How many of the lines below hold "events"? Only the number, please.

- _Entries provided_:
[Start of Attachment]

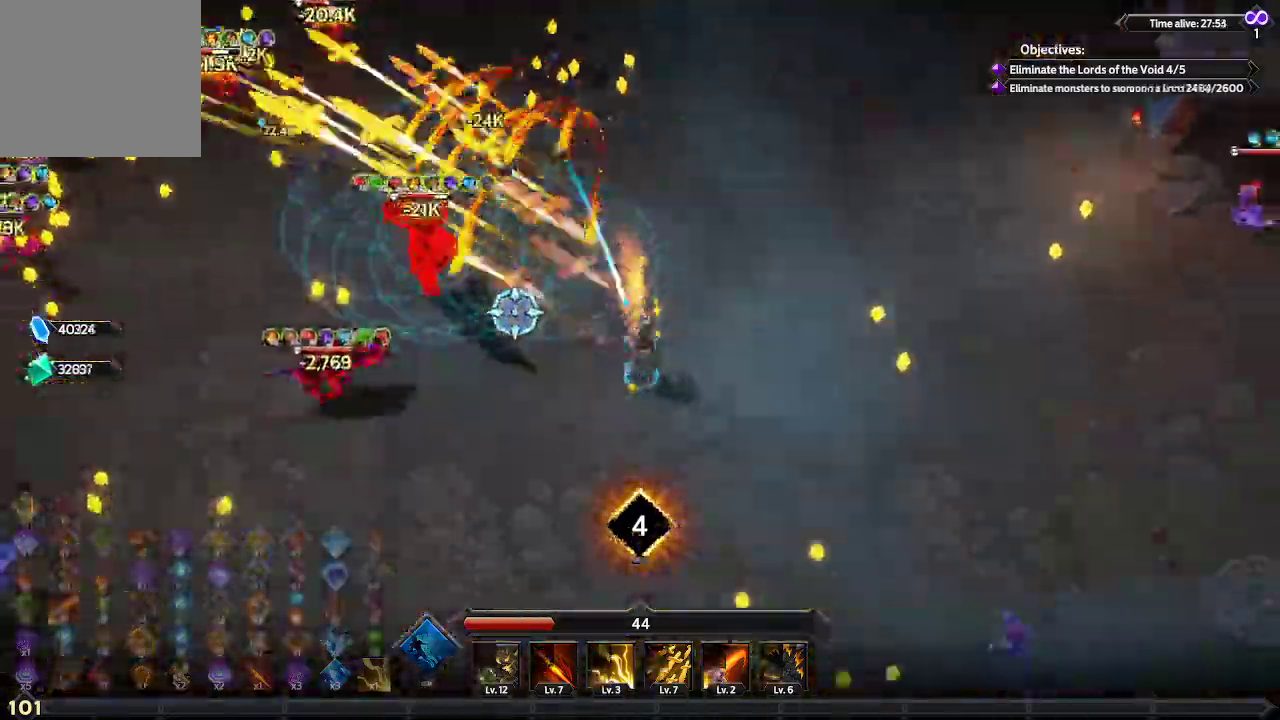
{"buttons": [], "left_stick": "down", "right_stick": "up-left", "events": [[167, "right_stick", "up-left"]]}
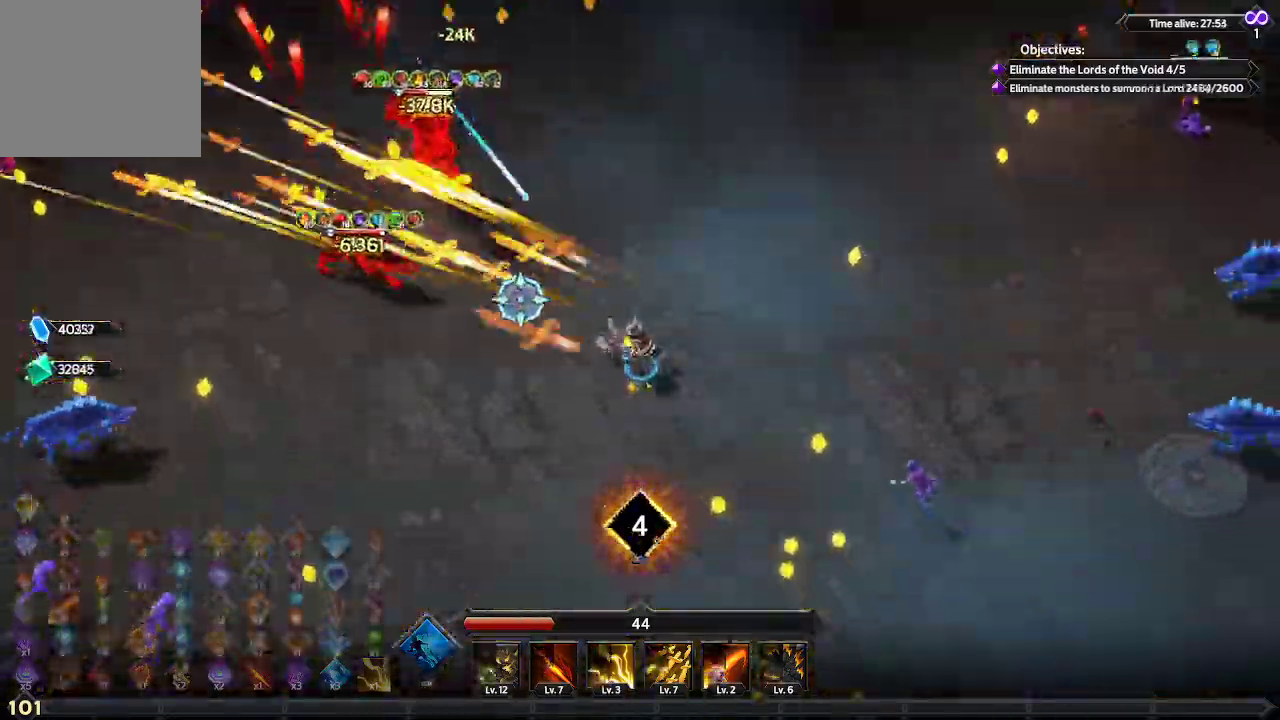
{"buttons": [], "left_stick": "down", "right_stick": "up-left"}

[End of Attachment]
[Start of Attachment]

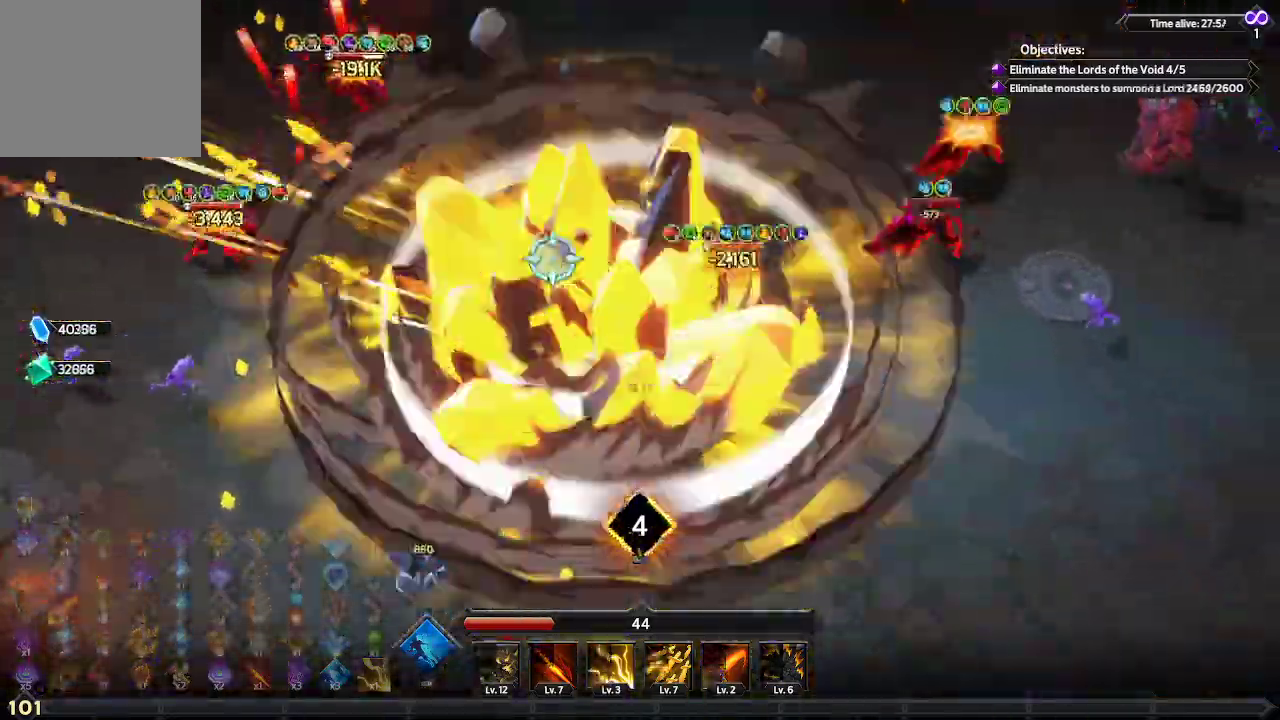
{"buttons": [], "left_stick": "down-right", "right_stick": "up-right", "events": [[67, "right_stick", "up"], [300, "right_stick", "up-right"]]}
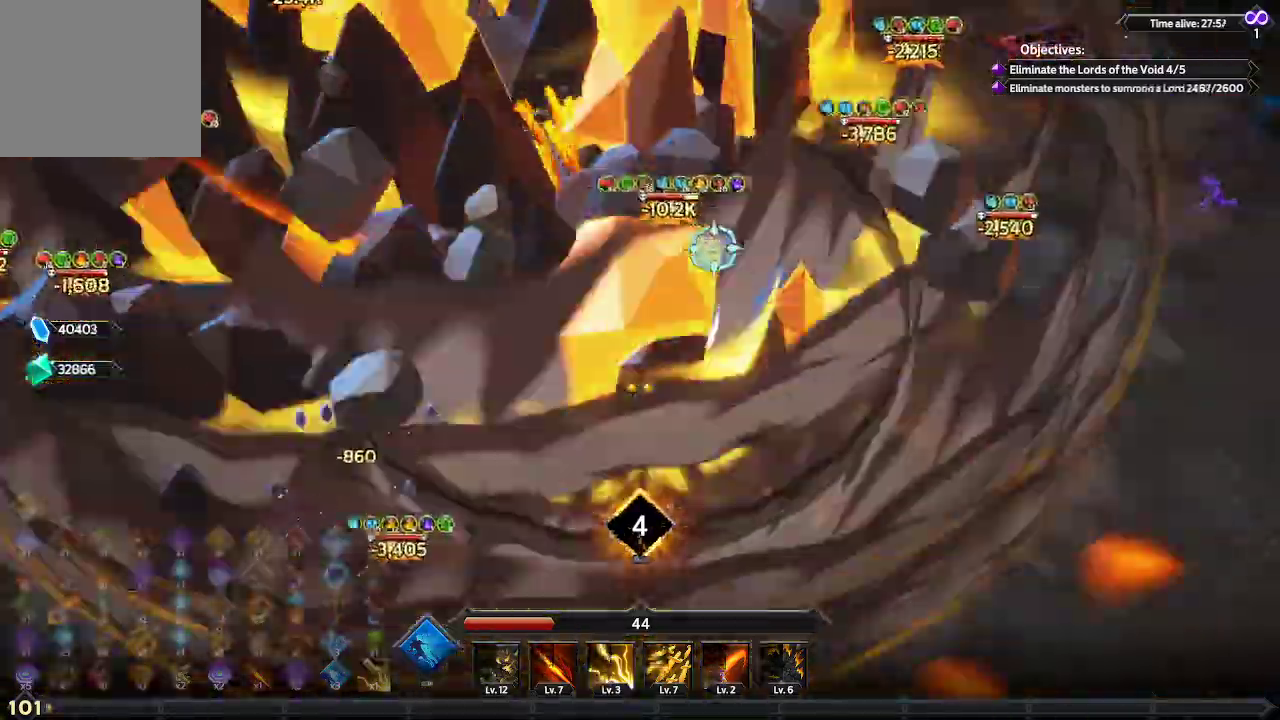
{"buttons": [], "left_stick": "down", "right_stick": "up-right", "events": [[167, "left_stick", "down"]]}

[End of Attachment]

- _Result of this task_: 3